### ACTION ITEM
Retype each record shown below, leaving every character as it is.

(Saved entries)
• • • • • • •

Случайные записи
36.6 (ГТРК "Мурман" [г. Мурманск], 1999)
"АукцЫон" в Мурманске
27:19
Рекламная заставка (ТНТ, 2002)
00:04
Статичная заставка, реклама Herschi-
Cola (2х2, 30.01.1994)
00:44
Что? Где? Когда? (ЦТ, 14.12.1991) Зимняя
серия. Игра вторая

• • • • • • •

### WRITTEN RESPONSE
Случайные записи
36.6 (ГТРК "Мурман" [г. Мурманск], 1999)
"АукцЫон" в Мурманске
27:19
Рекламная заставка (ТНТ, 2002)
00:04
Статичная заставка, реклама Herschi-
Cola (2х2, 30.01.1994)
00:44
Что? Где? Когда? (ЦТ, 14.12.1991) Зимняя
серия. Игра вторая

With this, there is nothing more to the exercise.